Non raccoglie troppi consensi la conferenza stampa di Max Allegri alla vigilia della sfida contro il Genoa. "Aziendalista che più aziendalista non si può. Vago nelle risposte, accomodante nei confronti di una società che quest'anno vuole soprattutto rientrare dai troppi investimenti fatti nell'ultimo biennio che non hanno reso", scrive Raimondo De Magistri per Tuttomercatoweb.com, raccontando che ancora oggi il diktat è vendere prima di comprare. Sono arrivati soltanto Costantino Favasuli dal Catanzaro e Benoît Badiashile in prestito dal Chelsea. Poi, anche per l'attaccante, dipenderà dalle uscite, in particolar modo quelle di Lang e Lucca. Un mercato in tono minore, ma ad Allegri va bene così: "La rosa è ottima, la società è vigile sul mercato, in questo momento però abbiamo giocatori molto bravi ed a volte si pensa che alcuni siano meno forti di quelli fuori ma invece dobbiamo dare molto valore a chi è già qui".

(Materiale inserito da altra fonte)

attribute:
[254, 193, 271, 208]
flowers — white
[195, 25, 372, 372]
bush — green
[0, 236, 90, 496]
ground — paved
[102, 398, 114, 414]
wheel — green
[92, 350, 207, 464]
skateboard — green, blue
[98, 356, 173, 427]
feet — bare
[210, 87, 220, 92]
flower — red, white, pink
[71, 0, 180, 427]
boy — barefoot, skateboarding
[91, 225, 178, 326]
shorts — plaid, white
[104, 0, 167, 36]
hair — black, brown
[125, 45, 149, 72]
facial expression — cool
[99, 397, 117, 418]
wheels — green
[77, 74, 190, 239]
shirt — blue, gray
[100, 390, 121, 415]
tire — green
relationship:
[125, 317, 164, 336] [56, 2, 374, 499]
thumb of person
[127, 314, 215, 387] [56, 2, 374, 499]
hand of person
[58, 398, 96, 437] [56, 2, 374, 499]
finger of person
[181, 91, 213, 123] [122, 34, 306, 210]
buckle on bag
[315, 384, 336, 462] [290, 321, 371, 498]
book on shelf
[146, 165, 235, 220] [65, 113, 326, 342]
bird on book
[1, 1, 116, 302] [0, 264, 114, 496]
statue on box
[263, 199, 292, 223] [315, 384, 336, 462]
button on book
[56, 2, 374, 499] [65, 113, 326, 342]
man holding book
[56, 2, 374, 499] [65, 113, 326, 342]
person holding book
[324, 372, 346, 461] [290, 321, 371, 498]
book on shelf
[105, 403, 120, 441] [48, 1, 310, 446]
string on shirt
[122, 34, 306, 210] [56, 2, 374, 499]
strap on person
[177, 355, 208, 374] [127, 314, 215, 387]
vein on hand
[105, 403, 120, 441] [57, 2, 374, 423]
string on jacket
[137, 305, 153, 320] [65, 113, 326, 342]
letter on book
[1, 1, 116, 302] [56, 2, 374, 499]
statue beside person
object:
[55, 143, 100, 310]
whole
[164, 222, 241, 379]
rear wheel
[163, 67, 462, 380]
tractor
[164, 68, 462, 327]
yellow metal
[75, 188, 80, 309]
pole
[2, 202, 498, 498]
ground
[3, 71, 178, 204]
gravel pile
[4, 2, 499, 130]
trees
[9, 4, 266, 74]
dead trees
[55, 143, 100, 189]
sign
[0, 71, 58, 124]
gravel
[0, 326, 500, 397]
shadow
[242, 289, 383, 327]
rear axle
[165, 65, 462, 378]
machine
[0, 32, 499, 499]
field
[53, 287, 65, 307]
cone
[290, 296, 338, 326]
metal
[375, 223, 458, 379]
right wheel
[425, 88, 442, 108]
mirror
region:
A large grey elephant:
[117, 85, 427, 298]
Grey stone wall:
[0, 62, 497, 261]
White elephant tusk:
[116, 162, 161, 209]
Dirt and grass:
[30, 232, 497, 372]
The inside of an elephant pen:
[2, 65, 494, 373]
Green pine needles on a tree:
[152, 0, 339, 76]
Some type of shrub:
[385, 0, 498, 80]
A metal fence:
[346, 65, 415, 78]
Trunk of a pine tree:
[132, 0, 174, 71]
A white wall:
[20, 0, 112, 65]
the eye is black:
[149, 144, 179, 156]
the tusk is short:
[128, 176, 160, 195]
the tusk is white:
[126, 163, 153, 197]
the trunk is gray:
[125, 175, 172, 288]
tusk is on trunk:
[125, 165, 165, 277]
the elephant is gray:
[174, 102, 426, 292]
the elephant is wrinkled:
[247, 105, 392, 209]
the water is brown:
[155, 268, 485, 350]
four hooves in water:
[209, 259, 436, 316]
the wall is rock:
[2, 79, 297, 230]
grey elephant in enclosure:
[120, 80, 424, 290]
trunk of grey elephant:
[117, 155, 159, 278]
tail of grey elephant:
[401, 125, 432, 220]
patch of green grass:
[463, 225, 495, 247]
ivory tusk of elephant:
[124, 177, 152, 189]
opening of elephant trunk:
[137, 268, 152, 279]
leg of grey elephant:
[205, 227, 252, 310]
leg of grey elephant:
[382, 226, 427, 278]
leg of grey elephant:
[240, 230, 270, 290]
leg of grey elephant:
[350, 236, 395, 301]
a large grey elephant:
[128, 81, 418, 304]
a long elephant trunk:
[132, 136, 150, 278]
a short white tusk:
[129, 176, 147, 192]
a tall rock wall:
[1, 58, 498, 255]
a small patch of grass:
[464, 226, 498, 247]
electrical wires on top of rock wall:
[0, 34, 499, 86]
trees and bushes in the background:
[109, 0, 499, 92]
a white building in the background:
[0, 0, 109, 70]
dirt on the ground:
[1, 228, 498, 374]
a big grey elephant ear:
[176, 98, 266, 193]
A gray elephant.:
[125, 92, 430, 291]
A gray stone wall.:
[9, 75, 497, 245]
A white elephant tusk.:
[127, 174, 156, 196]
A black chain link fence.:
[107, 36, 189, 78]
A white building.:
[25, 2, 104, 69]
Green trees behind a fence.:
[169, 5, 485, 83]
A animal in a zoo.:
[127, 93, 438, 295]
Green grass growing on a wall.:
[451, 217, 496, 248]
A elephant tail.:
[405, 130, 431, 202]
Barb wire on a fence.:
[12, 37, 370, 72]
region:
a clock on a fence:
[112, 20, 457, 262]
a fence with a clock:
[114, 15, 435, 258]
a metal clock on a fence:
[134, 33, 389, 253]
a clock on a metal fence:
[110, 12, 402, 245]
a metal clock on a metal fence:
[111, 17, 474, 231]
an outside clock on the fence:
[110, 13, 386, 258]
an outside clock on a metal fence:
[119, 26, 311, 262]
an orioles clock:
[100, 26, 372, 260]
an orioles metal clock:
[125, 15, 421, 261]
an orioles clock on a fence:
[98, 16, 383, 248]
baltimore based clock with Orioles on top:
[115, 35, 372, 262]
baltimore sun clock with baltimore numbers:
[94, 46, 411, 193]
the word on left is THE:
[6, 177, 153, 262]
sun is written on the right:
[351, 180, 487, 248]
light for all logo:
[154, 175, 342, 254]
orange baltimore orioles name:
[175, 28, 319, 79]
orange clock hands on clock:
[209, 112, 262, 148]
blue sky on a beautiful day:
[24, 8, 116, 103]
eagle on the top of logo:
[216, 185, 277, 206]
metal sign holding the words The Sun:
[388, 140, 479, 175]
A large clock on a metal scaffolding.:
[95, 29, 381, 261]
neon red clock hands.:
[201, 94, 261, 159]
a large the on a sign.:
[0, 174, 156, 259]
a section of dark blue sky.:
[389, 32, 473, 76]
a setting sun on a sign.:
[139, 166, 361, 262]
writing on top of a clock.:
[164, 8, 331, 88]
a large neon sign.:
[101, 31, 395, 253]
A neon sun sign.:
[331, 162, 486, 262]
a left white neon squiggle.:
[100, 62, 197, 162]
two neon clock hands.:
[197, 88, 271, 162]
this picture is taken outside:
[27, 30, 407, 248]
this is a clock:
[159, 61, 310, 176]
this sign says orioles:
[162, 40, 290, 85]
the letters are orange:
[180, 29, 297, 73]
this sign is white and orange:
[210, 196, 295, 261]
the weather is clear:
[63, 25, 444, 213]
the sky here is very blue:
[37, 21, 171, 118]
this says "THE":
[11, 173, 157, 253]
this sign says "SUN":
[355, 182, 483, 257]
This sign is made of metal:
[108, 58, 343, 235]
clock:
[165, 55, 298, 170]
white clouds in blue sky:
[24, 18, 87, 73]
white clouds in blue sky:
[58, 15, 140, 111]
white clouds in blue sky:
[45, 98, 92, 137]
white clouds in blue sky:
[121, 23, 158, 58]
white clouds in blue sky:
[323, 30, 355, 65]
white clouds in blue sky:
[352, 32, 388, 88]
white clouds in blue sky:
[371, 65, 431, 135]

Dare valore a chi già c'è.

Allegri l'ha ripetuto più volte anche perché - ha aggiunto in un altro passaggio - questa è una squadra che nel recente passato è stata ben allenata: "Ma può bastare questo per una squadra competitiva per il titolo calcolando che le rivali hanno tutte investito più di 100 milioni sul mercato?", è l'interrogativo sollevato. Alla Juventus nel 2014 andò diversamente: "Quando Allegri ereditò la squadra da Conte, il club ingaggiò Patrice Evra e Alvaro Morata. Portò a Torino un giovane Kingsley Coman e poi Isla, Pereyra e Romulo. Non una campagna acquisti indimenticabile, ma nemmeno banale con almeno un paio di titolari molto utili. A Napoli invece l'impressione è che sia stato scelto Allegri anche per gestire una rosa spremuta da due anni di Conte".